オミクロン株に私たち地域医療クリニックは何ができるのか

2022年01月10日

 コロナウイルスはその特性上、常に変異し続けています。その中でWHOがウイルスの特性を考慮し、公衆衛生上問題となる病原体をギリシャ文字の順に命名しています。アルファ(α)、デルタ(δ)株と言えば、思い出す方も多いと思います。南アフリカから始まったオミクロン(Ο)株は世界に広がり、いまや日本でもニュースなどで『オミクロン』というキーワードを耳にしない日はないといっても過言ではありません。

 

 デルタ株を含む従来型のコロナウイルスと、このオミクロン株は何が違うのでしょうか。
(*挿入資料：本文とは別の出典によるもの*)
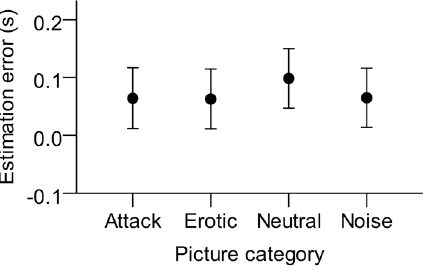
Figure 3. Mean TTC estimation errors (estimated TTC – actual TTC) as a function of picture category. Error bars represent ± 1 standard error of the mean across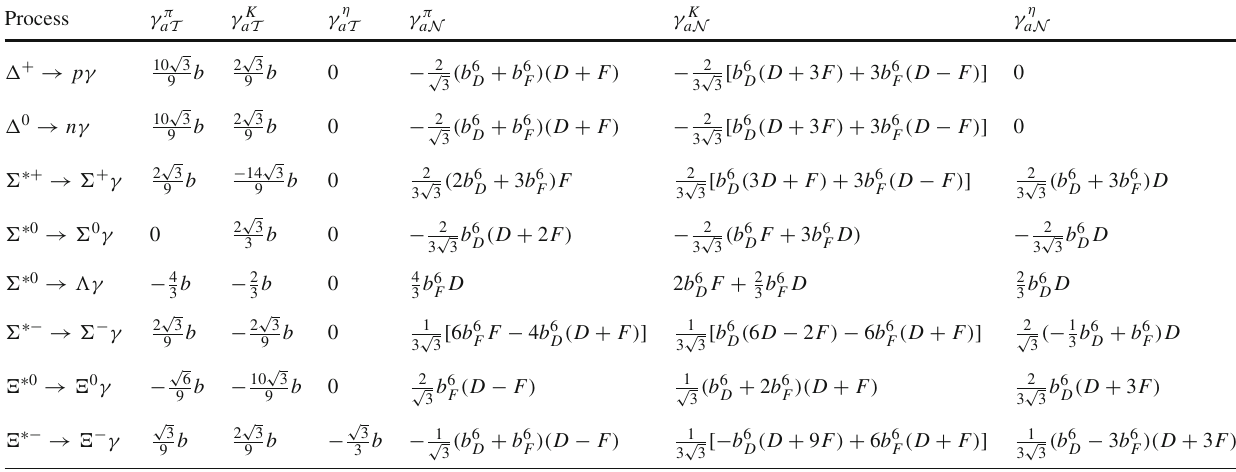
Table 9 The coefficients of the loop corrections to the decuplet to octet baryon transition magnetic moments from Figs. 2(e) and 2(f) Process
 従来型の潜伏期は5日程度とされていましたが、今回のオミクロンではより短い3日程度と考えられています。症状そのものは発熱、咳、咽頭痛、倦怠感など、比較的軽症が多いようです。はっきりと明言はできませんが、重症化リスクは従来型に比べ低くなっているとされています。つまり、より多くの方がかかりやすくなっているが、重症化はしにくいということになるわけです。

 

 今までも病院での医療崩壊が注目されてきましたが、オミクロン株はどのような脅威をもたらすと推測できるでしょうか。

 重症化に関しては、リスクをしっかり見積り、早い段階でソトロビマブ(ゼビュディ®)やモルヌピラビル(ラゲブリオ®)を必要な患者に投与し自宅やホテル療養にすれば、病院への過剰な負荷を軽減することが理論上、可能になるでしょう。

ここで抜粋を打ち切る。